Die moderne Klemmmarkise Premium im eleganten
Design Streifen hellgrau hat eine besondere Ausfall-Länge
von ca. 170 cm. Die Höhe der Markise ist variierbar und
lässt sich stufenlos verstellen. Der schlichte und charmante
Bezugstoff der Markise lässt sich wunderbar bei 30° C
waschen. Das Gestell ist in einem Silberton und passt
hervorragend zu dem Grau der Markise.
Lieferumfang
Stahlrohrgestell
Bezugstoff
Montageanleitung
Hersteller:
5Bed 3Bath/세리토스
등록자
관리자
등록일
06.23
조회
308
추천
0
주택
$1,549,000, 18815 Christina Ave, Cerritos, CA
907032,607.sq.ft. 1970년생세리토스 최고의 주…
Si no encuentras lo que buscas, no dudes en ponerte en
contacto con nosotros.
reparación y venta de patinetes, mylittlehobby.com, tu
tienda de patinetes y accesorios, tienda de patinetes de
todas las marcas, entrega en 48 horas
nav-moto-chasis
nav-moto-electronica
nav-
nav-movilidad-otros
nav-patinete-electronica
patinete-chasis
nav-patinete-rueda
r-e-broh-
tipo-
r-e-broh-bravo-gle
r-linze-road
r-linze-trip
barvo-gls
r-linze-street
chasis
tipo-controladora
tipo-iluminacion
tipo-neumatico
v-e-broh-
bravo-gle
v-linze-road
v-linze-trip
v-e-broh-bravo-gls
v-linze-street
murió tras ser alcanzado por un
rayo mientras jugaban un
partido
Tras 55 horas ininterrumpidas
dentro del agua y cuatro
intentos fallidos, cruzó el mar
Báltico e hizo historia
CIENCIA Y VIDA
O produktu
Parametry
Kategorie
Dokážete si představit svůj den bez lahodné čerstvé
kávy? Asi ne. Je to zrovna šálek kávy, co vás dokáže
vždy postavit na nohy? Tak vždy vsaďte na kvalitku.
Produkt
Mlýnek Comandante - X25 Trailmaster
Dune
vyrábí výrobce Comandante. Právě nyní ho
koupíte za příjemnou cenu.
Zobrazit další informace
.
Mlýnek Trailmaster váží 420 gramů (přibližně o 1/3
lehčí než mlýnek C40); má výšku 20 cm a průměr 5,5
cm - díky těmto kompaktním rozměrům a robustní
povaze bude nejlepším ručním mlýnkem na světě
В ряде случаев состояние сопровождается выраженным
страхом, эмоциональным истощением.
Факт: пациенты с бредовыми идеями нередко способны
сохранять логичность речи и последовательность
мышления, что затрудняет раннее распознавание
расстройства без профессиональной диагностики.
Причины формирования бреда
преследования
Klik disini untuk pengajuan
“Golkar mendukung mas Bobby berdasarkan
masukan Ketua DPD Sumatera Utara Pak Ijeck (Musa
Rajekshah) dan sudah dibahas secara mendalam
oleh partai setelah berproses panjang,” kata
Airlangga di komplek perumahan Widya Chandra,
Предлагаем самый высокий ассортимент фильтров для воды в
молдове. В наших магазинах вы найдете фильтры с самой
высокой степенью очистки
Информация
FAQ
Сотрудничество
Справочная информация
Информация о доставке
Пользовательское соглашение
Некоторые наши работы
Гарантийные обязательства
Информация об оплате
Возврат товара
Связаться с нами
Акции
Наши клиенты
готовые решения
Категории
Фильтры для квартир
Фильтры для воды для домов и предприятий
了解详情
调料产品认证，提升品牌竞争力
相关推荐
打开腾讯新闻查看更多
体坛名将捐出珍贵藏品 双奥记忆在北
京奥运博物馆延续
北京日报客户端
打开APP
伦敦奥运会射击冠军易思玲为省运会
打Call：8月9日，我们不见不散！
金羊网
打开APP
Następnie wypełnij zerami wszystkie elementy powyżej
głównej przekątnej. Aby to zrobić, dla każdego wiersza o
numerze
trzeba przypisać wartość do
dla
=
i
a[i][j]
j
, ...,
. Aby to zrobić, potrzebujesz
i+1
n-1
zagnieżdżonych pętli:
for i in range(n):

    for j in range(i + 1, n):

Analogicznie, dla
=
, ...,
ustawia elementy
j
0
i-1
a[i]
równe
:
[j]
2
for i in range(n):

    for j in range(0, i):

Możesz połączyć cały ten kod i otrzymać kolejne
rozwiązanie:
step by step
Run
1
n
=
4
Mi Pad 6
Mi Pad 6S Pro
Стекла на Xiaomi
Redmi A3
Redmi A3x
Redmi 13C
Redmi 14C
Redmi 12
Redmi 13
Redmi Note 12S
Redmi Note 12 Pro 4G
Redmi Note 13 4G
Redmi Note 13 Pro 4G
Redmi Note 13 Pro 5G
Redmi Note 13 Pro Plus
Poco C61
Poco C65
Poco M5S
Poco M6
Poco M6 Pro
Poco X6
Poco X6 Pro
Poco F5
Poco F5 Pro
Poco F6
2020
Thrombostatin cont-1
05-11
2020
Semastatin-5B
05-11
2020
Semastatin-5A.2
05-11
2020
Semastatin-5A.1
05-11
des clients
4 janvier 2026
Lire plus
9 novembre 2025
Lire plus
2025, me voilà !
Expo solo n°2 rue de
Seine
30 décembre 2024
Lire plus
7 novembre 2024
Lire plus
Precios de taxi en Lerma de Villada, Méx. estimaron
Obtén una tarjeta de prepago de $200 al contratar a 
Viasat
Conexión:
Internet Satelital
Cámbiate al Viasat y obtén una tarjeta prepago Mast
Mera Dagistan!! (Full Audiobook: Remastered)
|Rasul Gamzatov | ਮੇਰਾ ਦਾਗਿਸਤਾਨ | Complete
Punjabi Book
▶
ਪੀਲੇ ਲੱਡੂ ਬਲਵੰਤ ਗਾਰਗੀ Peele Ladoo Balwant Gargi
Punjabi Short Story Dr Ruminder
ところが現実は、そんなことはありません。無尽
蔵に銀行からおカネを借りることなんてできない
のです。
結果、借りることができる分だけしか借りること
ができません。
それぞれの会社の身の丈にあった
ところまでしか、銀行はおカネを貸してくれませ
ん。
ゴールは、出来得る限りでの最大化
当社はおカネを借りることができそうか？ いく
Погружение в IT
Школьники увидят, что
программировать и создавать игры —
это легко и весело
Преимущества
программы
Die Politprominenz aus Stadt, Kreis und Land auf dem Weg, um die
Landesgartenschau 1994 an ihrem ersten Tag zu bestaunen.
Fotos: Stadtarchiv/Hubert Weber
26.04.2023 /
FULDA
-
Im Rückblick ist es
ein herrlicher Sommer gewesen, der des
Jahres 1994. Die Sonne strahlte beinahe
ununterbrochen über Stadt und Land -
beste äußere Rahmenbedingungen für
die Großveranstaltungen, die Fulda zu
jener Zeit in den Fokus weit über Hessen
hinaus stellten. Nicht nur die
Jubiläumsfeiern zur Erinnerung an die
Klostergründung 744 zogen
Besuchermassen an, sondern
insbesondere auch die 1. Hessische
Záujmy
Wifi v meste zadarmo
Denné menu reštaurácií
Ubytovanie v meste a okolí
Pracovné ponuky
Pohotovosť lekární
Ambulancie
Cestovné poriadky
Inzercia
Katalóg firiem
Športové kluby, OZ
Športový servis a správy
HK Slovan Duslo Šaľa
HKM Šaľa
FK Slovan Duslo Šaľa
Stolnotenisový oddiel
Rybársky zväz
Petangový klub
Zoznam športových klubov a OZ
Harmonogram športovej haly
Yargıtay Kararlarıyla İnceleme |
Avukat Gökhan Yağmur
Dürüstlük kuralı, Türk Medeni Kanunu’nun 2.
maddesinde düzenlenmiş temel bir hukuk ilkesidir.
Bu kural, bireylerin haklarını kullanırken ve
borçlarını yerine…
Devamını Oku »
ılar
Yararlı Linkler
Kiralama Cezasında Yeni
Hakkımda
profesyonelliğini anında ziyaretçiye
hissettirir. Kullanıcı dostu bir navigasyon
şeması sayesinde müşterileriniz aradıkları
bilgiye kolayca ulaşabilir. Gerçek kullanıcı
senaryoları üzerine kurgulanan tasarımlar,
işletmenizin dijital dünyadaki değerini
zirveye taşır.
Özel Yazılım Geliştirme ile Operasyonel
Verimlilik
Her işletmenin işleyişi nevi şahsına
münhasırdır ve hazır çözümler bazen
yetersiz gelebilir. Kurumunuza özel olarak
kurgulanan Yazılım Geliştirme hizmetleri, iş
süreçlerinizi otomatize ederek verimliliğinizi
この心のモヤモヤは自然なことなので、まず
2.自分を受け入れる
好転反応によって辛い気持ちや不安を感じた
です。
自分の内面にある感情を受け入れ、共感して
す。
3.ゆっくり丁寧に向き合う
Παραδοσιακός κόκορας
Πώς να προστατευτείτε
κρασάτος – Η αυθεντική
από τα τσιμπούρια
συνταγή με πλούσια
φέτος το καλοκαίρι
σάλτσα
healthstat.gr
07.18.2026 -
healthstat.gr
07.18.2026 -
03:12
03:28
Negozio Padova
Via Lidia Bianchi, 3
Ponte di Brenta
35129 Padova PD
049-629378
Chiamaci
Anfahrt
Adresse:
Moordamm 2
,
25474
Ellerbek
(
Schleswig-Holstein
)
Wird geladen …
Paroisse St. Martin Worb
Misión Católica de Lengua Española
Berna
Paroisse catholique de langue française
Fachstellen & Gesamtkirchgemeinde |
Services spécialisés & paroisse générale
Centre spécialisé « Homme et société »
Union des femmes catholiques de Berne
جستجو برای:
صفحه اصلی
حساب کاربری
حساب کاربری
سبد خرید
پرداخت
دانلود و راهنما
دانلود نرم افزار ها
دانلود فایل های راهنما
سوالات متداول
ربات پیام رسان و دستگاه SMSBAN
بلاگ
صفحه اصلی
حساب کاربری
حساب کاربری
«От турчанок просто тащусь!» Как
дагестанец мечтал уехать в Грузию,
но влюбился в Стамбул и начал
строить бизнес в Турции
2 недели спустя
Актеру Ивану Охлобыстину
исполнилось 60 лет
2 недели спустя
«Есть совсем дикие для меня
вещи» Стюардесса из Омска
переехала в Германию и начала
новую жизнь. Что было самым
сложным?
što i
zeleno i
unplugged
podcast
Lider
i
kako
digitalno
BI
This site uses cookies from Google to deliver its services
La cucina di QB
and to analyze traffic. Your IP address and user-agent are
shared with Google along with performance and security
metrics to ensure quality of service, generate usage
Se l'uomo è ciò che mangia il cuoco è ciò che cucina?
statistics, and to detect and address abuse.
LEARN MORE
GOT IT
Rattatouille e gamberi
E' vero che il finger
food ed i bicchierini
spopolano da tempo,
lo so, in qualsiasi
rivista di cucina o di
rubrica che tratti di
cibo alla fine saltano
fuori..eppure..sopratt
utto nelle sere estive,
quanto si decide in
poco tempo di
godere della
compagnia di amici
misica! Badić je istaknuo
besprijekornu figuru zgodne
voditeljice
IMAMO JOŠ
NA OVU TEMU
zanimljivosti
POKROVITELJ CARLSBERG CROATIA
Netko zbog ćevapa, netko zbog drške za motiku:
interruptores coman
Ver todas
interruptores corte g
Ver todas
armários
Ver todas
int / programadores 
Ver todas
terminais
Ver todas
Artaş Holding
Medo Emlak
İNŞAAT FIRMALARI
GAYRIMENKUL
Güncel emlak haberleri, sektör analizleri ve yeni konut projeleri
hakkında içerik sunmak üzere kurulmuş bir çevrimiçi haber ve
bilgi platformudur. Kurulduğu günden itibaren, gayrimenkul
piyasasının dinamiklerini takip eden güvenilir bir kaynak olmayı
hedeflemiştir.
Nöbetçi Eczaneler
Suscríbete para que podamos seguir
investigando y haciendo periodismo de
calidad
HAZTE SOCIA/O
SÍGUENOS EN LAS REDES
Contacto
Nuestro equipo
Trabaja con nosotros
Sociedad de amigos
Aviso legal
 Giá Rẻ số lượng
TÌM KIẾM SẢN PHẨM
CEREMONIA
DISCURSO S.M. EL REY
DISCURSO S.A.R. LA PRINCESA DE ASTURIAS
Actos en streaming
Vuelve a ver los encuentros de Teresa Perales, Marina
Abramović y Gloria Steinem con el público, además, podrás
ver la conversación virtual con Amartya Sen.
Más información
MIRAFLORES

- Problem to solve
Can you return, character for character, every line from the start of the records up to and including the line that contains "страхом, эмоциональным истощением."?

- Worked solution
Die moderne Klemmmarkise Premium im eleganten
Design Streifen hellgrau hat eine besondere Ausfall-Länge
von ca. 170 cm. Die Höhe der Markise ist variierbar und
lässt sich stufenlos verstellen. Der schlichte und charmante
Bezugstoff der Markise lässt sich wunderbar bei 30° C
waschen. Das Gestell ist in einem Silberton und passt
hervorragend zu dem Grau der Markise.
Lieferumfang
Stahlrohrgestell
Bezugstoff
Montageanleitung
Hersteller:
5Bed 3Bath/세리토스
등록자
관리자
등록일
06.23
조회
308
추천
0
주택
$1,549,000, 18815 Christina Ave, Cerritos, CA
907032,607.sq.ft. 1970년생세리토스 최고의 주…
Si no encuentras lo que buscas, no dudes en ponerte en
contacto con nosotros.
reparación y venta de patinetes, mylittlehobby.com, tu
tienda de patinetes y accesorios, tienda de patinetes de
todas las marcas, entrega en 48 horas
nav-moto-chasis
nav-moto-electronica
nav-
nav-movilidad-otros
nav-patinete-electronica
patinete-chasis
nav-patinete-rueda
r-e-broh-
tipo-
r-e-broh-bravo-gle
r-linze-road
r-linze-trip
barvo-gls
r-linze-street
chasis
tipo-controladora
tipo-iluminacion
tipo-neumatico
v-e-broh-
bravo-gle
v-linze-road
v-linze-trip
v-e-broh-bravo-gls
v-linze-street
murió tras ser alcanzado por un
rayo mientras jugaban un
partido
Tras 55 horas ininterrumpidas
dentro del agua y cuatro
intentos fallidos, cruzó el mar
Báltico e hizo historia
CIENCIA Y VIDA
O produktu
Parametry
Kategorie
Dokážete si představit svůj den bez lahodné čerstvé
kávy? Asi ne. Je to zrovna šálek kávy, co vás dokáže
vždy postavit na nohy? Tak vždy vsaďte na kvalitku.
Produkt
Mlýnek Comandante - X25 Trailmaster
Dune
vyrábí výrobce Comandante. Právě nyní ho
koupíte za příjemnou cenu.
Zobrazit další informace
.
Mlýnek Trailmaster váží 420 gramů (přibližně o 1/3
lehčí než mlýnek C40); má výšku 20 cm a průměr 5,5
cm - díky těmto kompaktním rozměrům a robustní
povaze bude nejlepším ručním mlýnkem na světě
В ряде случаев состояние сопровождается выраженным
страхом, эмоциональным истощением.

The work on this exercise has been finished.